An independent CIA accountability board said Wednesday that the spy agency acted reasonably when it secretly monitored and searched Senate computers last year, Reuters reported.
The board, led by former Democratic Senator Evan Bayh, was created to intervene after the CIA's inspector general said in July that five CIA employees "improperly accessed" a shared Senate computer network used by the Senate Intelligence Committee when it was investigating the agency's use of torture practices.
The 38-page report released on Wednesday said that Senate staffers "were or should have been aware" that the agency sometimes monitored their computers, in part due to previous "discoveries of [committee] staffers' misconduct" on the system.
Upon logging into the Senate network, staffers were warned that their "use of this system may be monitored and you have no expectation of privacy," the report noted.
The misconduct occurred in 2009 and 2010, when Senate staffers attempted to bypass CIA rules by bringing a camera into a secure facility and attempted to print a secret document from the shared network, according to The Hill.
After the inspector general, David Buckley, revealed in July that the CIA was indeed spying on the Senate Intelligence Committee - rebuking claims made by CIA Director John Brennan - Buckley resigned in December in what the CIA insists was over unrelated events, Reuters reported.

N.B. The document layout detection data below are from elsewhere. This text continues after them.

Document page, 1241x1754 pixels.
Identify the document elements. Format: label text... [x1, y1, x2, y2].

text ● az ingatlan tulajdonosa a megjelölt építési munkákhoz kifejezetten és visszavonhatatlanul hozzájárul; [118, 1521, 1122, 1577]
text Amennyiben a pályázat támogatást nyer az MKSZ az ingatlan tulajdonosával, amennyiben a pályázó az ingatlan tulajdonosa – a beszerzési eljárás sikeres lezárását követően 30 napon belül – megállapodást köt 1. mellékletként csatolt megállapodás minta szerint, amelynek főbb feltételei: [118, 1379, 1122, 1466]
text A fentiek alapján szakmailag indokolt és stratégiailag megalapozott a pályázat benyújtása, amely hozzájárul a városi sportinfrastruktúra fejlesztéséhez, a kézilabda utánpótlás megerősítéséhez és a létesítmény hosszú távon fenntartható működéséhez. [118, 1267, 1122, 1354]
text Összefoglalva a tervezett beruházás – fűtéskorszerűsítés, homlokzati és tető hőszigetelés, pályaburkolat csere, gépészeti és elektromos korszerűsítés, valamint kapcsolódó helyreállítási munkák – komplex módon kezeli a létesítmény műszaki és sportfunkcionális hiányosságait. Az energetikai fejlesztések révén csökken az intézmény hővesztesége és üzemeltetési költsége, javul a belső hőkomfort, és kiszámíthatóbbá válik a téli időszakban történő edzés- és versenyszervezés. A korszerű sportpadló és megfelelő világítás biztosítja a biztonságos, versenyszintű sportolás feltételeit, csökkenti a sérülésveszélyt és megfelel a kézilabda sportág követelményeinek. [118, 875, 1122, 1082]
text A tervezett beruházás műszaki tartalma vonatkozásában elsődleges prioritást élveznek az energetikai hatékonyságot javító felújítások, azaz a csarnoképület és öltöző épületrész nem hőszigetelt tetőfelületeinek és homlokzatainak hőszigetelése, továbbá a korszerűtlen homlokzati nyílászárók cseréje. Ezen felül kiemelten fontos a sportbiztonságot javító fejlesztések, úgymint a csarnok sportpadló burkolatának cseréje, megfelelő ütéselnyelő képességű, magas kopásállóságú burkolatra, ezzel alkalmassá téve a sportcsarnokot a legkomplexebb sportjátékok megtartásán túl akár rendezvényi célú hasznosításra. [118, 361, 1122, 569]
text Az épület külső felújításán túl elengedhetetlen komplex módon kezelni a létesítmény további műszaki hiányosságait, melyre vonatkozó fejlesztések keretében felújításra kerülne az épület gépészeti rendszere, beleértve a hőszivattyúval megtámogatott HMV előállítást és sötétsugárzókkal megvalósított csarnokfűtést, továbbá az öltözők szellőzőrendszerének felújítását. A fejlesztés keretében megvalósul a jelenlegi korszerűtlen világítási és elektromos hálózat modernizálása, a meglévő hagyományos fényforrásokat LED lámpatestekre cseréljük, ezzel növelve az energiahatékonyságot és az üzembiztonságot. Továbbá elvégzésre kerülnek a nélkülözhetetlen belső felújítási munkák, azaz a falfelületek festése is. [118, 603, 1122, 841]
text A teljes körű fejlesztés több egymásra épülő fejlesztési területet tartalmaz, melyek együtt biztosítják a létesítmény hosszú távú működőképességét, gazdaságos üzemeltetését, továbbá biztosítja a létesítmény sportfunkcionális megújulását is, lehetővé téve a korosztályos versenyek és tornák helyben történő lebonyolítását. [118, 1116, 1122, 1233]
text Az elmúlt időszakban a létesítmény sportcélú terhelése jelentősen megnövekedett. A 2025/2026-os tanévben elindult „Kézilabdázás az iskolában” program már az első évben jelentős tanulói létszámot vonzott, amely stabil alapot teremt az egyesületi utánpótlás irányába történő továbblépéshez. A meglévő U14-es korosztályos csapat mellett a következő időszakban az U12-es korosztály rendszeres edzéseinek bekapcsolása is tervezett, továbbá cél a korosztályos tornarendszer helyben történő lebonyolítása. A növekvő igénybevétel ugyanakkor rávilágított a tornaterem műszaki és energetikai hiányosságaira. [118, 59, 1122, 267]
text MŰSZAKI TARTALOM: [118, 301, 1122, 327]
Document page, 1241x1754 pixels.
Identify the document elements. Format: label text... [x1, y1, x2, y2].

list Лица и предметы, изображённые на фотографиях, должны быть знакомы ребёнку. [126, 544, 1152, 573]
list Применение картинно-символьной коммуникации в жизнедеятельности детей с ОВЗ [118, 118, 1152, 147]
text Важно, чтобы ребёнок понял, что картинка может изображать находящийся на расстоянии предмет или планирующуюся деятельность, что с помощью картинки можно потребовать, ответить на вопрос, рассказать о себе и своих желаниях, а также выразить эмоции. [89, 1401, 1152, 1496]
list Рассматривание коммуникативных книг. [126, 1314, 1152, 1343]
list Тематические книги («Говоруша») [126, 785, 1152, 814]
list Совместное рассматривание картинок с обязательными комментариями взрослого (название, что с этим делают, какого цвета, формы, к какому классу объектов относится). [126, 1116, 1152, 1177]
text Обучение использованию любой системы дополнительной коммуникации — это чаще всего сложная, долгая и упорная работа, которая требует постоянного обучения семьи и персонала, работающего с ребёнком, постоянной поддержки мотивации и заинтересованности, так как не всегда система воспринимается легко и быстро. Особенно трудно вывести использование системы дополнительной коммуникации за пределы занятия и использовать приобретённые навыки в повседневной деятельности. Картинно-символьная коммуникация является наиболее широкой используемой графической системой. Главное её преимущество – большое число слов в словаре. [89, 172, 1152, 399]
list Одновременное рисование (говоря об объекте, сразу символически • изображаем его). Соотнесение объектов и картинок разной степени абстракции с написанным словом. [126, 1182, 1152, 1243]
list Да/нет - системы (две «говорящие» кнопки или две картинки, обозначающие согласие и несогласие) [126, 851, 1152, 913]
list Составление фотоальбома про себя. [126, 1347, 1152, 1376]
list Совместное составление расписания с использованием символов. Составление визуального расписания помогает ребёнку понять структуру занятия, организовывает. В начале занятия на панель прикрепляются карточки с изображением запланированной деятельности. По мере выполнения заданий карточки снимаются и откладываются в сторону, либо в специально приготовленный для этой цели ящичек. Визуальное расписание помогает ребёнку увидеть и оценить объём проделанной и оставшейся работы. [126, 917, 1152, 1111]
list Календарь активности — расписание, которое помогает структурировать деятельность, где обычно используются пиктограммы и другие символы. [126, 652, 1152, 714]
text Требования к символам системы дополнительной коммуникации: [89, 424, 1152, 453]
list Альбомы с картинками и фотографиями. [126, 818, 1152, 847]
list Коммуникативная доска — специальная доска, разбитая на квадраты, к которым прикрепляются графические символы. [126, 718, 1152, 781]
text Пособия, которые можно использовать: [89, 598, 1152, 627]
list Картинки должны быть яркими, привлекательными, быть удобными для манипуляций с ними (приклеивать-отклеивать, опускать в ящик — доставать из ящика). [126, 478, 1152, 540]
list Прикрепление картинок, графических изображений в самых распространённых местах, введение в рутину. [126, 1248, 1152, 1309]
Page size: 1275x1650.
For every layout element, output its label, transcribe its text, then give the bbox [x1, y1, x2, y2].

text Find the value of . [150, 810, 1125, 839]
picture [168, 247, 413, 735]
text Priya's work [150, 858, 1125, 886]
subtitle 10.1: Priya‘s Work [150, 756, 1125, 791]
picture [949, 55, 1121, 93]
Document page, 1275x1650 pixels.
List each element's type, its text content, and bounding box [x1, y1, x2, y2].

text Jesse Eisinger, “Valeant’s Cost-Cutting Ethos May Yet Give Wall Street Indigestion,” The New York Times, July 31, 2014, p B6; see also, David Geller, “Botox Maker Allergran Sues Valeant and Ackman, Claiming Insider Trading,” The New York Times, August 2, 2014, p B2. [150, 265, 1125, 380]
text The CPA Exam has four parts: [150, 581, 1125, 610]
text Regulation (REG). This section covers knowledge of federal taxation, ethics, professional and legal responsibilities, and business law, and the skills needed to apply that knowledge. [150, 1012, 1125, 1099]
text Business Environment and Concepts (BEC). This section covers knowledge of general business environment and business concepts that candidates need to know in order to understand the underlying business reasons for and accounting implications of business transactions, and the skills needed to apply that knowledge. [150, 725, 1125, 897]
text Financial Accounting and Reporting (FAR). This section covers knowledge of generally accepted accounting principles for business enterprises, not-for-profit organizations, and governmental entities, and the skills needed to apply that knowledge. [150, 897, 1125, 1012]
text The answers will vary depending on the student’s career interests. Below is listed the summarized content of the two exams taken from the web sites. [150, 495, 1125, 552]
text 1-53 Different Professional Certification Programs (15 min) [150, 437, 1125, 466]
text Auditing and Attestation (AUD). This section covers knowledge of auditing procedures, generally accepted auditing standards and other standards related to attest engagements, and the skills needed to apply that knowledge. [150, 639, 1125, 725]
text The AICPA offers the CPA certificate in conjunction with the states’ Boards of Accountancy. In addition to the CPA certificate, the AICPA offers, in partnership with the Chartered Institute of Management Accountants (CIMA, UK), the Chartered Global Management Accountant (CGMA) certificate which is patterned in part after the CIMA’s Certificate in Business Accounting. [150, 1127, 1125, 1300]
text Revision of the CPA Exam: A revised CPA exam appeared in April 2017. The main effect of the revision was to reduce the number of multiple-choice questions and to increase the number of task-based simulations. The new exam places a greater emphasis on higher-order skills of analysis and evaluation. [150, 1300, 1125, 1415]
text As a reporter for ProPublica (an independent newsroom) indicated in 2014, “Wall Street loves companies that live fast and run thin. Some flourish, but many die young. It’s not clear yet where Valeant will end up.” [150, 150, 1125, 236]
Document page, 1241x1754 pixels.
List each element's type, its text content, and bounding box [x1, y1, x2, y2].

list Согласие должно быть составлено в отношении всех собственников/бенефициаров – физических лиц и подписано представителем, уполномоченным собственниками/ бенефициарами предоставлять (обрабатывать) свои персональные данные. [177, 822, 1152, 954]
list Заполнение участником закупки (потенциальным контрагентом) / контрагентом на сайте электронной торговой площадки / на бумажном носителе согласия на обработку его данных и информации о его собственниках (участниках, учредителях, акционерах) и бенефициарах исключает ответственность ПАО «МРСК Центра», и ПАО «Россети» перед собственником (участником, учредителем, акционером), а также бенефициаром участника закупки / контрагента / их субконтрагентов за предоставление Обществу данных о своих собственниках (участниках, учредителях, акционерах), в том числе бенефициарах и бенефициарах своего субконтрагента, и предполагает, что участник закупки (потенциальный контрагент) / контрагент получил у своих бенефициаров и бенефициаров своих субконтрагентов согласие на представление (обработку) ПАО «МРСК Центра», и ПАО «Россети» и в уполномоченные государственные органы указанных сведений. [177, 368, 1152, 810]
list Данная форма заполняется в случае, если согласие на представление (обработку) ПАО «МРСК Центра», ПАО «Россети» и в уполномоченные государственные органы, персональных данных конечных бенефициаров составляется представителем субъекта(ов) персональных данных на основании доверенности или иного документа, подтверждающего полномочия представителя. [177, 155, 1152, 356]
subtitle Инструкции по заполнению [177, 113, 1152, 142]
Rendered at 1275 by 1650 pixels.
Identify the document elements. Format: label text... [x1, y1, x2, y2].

The board said the five CIA employees should not be punished for their actions because there was no formal agreement between the agency and the Senate on what to do should a suspected security breach arise.
"The board found that no discipline was warranted for the five CIA personnel under review because they acted reasonably under the complex and unprecedented circumstances involved in investigating a potential security breach in the highly classified shared computer network," Bayh said in a statement.
In the future, the board said, the agency should create written agreements with outside agencies detailing how it will investigate suspected security breaches in shared networks, which the CIA agreed to, according to The Hill.